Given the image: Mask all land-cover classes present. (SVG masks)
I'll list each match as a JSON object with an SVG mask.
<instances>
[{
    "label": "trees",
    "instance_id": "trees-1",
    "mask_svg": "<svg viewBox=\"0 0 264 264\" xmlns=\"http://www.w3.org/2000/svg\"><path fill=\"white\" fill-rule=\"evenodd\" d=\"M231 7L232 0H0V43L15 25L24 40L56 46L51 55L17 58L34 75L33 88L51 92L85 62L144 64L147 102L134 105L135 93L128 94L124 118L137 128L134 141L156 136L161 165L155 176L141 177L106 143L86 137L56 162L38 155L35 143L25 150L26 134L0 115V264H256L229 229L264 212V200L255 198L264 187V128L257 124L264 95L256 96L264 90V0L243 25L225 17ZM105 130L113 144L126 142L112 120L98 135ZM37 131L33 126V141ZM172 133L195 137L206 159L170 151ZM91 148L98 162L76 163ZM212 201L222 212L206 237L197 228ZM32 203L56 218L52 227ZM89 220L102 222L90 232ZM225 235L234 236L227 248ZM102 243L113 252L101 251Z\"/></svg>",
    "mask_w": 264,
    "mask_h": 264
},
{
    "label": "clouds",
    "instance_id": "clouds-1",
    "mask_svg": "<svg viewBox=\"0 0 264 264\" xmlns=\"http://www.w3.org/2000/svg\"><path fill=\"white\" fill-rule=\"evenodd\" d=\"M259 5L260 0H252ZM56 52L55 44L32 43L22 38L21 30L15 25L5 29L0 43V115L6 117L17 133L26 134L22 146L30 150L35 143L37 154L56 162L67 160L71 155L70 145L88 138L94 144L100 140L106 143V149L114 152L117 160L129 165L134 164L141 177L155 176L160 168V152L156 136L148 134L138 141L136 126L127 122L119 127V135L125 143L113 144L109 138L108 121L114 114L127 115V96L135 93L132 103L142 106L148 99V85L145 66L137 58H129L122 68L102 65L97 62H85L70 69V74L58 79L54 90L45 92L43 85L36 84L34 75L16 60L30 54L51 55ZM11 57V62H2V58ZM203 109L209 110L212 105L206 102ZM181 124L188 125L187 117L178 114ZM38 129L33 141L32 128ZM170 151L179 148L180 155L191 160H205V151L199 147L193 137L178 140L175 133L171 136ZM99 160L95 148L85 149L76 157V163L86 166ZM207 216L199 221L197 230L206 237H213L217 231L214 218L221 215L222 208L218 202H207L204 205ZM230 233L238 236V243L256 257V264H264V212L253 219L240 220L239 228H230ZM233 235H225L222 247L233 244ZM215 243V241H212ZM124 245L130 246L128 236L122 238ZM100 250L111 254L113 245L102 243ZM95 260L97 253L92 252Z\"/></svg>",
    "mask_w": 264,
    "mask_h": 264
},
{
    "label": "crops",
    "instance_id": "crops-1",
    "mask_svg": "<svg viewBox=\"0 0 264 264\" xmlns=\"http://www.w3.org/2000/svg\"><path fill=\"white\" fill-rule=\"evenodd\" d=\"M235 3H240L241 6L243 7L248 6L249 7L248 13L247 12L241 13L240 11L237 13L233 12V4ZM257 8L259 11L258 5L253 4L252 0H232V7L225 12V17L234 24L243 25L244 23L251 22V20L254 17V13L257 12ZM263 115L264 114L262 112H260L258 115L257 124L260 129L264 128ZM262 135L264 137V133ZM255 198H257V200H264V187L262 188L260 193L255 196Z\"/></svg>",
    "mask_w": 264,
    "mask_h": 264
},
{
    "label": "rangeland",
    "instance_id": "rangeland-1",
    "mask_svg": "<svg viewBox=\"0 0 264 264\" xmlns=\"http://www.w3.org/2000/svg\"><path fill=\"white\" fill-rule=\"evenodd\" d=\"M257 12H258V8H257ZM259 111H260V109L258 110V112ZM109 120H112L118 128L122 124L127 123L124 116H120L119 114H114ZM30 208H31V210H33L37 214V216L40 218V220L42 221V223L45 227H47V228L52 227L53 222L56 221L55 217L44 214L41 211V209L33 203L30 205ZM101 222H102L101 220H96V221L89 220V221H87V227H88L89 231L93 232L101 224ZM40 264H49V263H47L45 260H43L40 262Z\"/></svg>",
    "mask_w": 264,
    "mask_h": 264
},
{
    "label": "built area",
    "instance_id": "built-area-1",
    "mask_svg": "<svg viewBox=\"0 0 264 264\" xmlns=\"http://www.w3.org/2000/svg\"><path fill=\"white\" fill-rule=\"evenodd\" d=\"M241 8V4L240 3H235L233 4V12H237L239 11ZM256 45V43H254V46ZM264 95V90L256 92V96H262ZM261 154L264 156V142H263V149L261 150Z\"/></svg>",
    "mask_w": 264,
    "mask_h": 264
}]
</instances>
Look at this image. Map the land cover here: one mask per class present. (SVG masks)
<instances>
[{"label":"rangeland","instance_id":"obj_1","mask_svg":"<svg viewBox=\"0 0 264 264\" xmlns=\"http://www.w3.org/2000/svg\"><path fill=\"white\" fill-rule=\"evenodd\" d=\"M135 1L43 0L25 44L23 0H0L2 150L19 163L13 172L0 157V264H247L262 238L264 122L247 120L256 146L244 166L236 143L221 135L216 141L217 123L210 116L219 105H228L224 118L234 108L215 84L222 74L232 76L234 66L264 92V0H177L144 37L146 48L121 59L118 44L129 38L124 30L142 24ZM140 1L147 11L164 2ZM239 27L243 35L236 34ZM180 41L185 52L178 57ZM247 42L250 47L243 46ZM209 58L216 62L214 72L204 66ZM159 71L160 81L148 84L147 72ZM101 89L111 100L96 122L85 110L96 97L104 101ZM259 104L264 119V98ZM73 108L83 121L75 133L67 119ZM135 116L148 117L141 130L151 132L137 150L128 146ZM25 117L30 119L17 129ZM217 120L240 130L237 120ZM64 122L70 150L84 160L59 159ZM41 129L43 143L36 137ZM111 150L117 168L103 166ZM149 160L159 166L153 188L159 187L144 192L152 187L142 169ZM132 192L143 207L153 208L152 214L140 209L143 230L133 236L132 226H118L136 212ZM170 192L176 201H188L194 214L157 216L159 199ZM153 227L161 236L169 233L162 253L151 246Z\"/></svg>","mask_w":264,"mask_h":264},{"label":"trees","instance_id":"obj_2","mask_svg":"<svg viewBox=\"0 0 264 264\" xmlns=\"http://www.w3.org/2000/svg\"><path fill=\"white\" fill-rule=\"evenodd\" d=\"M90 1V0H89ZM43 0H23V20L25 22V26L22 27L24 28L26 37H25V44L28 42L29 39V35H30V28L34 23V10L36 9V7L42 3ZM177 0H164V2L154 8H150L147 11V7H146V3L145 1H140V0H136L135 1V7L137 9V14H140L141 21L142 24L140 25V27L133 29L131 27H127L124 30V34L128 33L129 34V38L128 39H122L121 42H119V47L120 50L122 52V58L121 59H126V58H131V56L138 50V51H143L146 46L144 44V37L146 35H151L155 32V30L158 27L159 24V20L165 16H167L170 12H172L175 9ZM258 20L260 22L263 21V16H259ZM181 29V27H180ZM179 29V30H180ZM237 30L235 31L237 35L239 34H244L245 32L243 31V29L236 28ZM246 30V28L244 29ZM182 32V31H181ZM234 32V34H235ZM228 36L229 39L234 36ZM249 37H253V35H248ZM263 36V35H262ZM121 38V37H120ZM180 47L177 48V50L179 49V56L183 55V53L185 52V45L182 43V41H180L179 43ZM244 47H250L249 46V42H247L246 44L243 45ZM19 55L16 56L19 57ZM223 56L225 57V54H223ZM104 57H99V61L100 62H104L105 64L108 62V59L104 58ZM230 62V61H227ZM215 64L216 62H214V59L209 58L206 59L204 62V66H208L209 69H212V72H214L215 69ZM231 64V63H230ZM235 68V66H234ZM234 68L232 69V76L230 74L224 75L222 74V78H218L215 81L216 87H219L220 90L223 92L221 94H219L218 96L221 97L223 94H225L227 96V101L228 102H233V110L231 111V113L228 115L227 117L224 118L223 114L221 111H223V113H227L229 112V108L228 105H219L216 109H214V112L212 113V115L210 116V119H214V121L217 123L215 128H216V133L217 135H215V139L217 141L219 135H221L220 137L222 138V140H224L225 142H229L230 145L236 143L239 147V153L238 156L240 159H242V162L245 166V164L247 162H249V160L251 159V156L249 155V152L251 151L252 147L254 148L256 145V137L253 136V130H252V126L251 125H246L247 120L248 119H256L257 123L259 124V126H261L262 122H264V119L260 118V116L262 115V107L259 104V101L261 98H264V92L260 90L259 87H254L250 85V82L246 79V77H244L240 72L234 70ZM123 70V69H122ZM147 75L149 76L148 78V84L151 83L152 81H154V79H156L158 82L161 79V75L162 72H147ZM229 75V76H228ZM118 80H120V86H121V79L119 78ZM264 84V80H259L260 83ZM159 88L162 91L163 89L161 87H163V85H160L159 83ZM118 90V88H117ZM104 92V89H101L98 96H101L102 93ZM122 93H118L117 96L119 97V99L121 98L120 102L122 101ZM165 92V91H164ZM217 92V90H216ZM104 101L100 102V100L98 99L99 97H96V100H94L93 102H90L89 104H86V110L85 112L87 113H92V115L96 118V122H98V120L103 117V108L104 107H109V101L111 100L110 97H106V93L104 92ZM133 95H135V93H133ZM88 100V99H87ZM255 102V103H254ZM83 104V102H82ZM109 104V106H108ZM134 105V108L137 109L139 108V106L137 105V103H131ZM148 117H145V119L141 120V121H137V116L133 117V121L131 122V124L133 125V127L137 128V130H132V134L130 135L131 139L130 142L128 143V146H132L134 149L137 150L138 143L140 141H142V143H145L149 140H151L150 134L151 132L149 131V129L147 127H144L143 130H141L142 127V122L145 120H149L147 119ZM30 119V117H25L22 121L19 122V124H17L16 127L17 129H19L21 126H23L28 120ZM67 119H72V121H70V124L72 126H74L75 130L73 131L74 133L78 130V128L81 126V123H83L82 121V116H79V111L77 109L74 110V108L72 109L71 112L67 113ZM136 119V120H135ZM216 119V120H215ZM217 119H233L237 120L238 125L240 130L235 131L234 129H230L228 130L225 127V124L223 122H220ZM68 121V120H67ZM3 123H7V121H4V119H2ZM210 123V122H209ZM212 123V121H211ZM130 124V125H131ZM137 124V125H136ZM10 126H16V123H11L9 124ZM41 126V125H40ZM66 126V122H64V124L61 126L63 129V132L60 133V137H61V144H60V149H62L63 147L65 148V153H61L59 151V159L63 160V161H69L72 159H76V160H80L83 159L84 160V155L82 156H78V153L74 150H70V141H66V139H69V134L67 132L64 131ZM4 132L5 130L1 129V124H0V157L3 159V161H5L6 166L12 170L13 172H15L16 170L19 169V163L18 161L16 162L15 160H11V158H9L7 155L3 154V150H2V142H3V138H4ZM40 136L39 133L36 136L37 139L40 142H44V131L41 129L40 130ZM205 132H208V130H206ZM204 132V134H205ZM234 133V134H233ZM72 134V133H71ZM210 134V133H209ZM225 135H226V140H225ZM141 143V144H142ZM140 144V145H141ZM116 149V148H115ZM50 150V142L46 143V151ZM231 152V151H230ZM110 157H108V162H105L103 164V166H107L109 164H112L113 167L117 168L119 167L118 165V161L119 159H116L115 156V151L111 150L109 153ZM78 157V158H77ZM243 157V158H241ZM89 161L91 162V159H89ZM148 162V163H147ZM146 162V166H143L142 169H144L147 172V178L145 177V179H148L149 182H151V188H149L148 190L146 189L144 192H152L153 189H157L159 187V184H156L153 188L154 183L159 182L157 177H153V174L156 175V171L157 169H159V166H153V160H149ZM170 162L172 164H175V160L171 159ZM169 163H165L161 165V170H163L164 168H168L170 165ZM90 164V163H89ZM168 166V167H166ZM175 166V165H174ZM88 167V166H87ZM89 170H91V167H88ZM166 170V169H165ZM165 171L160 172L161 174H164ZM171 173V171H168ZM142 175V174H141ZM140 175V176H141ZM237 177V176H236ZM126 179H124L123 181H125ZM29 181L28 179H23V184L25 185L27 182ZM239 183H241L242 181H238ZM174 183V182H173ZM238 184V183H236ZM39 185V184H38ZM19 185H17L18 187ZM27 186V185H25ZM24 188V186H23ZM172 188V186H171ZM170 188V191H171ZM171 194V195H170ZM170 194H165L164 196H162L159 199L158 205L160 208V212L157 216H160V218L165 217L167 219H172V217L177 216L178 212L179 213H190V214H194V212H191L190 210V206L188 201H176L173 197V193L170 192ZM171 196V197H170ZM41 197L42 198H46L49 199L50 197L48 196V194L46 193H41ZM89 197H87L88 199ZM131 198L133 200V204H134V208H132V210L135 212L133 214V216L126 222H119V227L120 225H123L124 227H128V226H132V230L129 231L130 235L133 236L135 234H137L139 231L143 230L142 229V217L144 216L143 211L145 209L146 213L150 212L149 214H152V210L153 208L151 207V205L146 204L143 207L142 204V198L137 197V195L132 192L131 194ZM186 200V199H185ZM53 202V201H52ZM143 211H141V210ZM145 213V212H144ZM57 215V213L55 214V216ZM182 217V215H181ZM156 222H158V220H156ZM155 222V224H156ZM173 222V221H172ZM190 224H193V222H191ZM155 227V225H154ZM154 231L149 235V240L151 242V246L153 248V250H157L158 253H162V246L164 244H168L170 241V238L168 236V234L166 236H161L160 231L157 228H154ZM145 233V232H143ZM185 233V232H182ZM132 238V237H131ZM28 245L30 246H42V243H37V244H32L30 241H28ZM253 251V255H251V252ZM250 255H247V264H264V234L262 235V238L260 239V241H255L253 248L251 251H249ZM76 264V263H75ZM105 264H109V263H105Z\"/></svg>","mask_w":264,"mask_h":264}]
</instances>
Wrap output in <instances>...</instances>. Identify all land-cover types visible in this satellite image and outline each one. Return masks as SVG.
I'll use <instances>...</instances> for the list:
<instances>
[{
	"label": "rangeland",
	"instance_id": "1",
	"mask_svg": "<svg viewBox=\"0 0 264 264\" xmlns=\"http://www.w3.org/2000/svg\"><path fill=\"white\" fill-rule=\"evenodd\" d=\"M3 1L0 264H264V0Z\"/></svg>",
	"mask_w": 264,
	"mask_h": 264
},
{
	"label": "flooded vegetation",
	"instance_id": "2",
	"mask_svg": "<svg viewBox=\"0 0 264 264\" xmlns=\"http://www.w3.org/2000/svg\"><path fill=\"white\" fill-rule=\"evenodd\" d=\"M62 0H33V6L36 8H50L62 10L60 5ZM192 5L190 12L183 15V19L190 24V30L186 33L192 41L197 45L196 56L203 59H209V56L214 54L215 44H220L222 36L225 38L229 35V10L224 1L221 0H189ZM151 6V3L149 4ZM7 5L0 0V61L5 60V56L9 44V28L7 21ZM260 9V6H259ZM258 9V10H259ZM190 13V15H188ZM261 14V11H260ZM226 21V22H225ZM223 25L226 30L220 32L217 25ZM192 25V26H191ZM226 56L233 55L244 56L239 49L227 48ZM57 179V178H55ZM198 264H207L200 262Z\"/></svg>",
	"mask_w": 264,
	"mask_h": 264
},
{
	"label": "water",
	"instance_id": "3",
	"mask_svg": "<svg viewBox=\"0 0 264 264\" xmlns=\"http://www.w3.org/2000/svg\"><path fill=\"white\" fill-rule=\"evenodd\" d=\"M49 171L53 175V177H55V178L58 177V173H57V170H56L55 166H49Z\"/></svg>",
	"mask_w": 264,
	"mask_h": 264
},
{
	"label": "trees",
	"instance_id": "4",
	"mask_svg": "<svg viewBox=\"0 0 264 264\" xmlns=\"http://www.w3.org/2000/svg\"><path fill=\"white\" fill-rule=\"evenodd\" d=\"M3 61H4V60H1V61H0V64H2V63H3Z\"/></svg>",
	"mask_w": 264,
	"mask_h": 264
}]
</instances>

◆ ◆ ◆ ◆

THE TASK:
Rewrite the entries from their first line through the line that contains "7L232 0H0V43L15 25L24", changing "land-cover" to "ground-cover" and leaving everything else the same. Give only those lines.

EXERCISE RESULT:
Given the image: Mask all ground-cover classes present. (SVG masks)
I'll list each match as a JSON object with an SVG mask.
<instances>
[{
    "label": "trees",
    "instance_id": "trees-1",
    "mask_svg": "<svg viewBox=\"0 0 264 264\" xmlns=\"http://www.w3.org/2000/svg\"><path fill=\"white\" fill-rule=\"evenodd\" d=\"M231 7L232 0H0V43L15 25L24 40L56 46L51 55L17 58L34 75L33 88L51 92L85 62L144 64L147 102L134 105L135 93L128 94L124 118L137 128L134 141L156 136L161 165L155 176L141 177L106 143L86 137L56 162L38 155L35 143L25 150L26 134L0 115V264H256L229 229L264 212V200L255 198L264 187V128L257 124L264 95L256 96L264 90V0L243 25L225 17ZM105 130L113 144L126 142L112 120L98 135ZM37 131L33 126V141ZM172 133L195 137L206 159L170 151ZM91 148L98 162L76 163ZM212 201L222 212L206 237L197 228ZM32 203L56 218L52 227ZM89 220L102 222L90 232ZM225 235L234 236L227 248ZM102 243L113 252L101 251Z\"/></svg>",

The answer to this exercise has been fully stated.